BRIEF ->
Sift the material for lines containing "none", and return them.

DATA BELOW ->
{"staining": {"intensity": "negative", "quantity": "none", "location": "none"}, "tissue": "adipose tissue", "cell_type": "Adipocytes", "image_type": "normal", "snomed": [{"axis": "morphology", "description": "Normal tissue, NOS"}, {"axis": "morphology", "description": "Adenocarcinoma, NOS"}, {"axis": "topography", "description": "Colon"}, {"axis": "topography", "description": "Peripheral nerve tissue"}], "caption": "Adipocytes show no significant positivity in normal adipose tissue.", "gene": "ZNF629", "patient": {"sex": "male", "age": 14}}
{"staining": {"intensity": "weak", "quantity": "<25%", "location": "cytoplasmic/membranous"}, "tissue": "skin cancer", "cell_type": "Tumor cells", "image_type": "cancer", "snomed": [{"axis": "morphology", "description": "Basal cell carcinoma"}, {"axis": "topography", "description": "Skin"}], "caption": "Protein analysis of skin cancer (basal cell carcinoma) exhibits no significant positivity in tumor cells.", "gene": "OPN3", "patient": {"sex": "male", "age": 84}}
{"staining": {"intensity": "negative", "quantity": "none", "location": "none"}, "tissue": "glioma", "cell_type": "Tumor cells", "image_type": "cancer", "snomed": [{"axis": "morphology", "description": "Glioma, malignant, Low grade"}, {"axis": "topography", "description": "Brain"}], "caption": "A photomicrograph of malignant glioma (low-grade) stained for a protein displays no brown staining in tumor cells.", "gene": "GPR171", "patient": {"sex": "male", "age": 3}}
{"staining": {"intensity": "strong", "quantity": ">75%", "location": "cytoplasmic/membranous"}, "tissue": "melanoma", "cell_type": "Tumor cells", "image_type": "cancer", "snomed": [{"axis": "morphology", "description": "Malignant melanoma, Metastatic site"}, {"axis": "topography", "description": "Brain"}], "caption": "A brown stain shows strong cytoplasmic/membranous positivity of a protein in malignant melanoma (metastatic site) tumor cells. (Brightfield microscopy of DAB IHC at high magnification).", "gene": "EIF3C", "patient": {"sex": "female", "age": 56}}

TASK RESPONSE ->
{"staining": {"intensity": "negative", "quantity": "none", "location": "none"}, "tissue": "adipose tissue", "cell_type": "Adipocytes", "image_type": "normal", "snomed": [{"axis": "morphology", "description": "Normal tissue, NOS"}, {"axis": "morphology", "description": "Adenocarcinoma, NOS"}, {"axis": "topography", "description": "Colon"}, {"axis": "topography", "description": "Peripheral nerve tissue"}], "caption": "Adipocytes show no significant positivity in normal adipose tissue.", "gene": "ZNF629", "patient": {"sex": "male", "age": 14}}
{"staining": {"intensity": "negative", "quantity": "none", "location": "none"}, "tissue": "glioma", "cell_type": "Tumor cells", "image_type": "cancer", "snomed": [{"axis": "morphology", "description": "Glioma, malignant, Low grade"}, {"axis": "topography", "description": "Brain"}], "caption": "A photomicrograph of malignant glioma (low-grade) stained for a protein displays no brown staining in tumor cells.", "gene": "GPR171", "patient": {"sex": "male", "age": 3}}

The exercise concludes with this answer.